We seem to be living in a time where people are sacrificing quality for quantity. Cheap polyester dresses that don’t fit quite right, sky-high platforms that tear heels to shreds, neon accessories that will be passé come October. We’re spending $30 a month on mystery boxes of travel sizes of beauty products or mediocre-quality shirts and accessories. We’ll buy Starbucks every day, but balk at the idea of spending three figures on a pair of shoes or trousers that will be en vogue years from today.
I encourage you to do an experiment – for the next month track all the money you spend on nail polish, fun lipstick colors, self-tanner, Starbucks, super trendy jewelry, and novelty clothing (witty tee shirts, pieces that can only be worn for specific situations, fast food fashion a la Forever 21). Don’t stop your regular routine, just gather up the receipts and a month from now, tally them and see how much you spent.
How much was it? Enough for a cashmere sweater? A pair of perfectly-tailored trousers? Designer jeans that make your rear look amazing?
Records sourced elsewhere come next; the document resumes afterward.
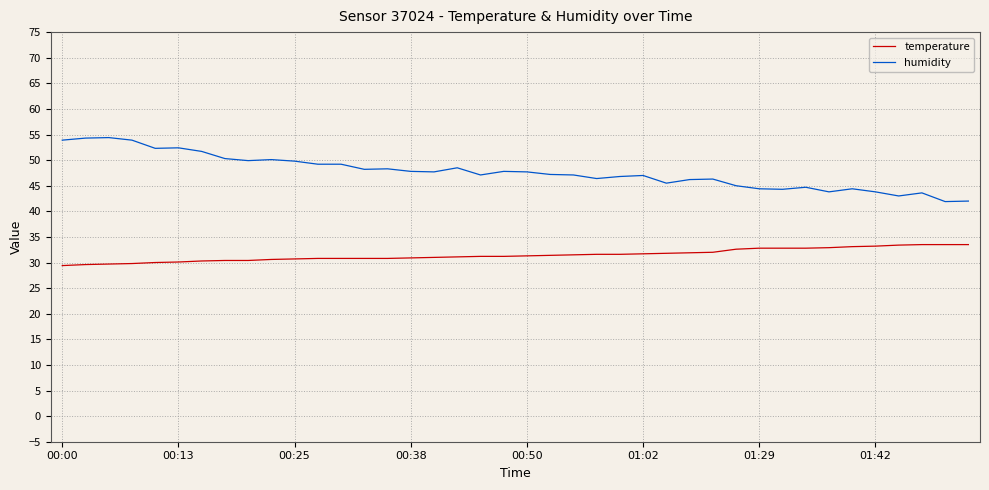

Which series has the widest spread of values?

humidity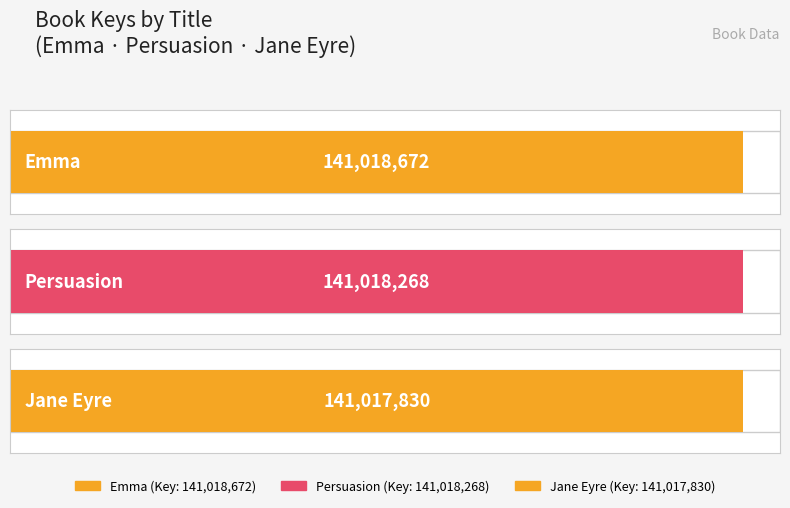

Reading left to right, list all the values displayed in this chart.

Emma=141018672	Persuasion=141018268	Jane Eyre=141017830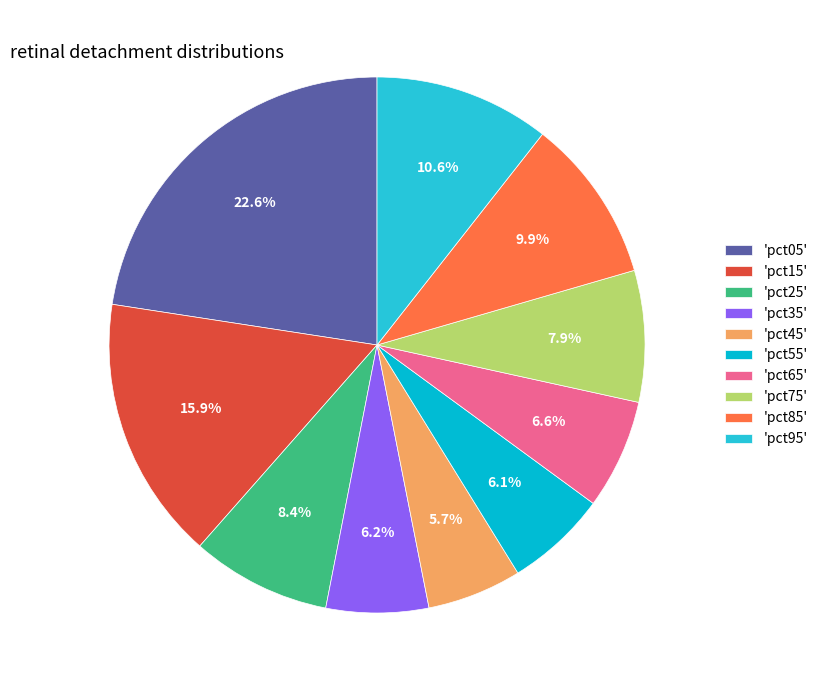

To the nearest percent, what is the difference between the largest and smallest slice percentages?

17%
A classic designer bag? Black pumps that are chic, slightly sexy, and wearable for eight hours straight?
With Weight Watchers I often have an internal debate with food – which is more important, short-term pleasure or long-term satisfaction? The same could be said for fashion. There is nothing wrong with trendy splurges – in fact I recommend them to keep wardrobe staples looking current. However take a good look at your closet, your dressing table, your makeup bag – are all those quick fixes keeping you from achieving quality personal style?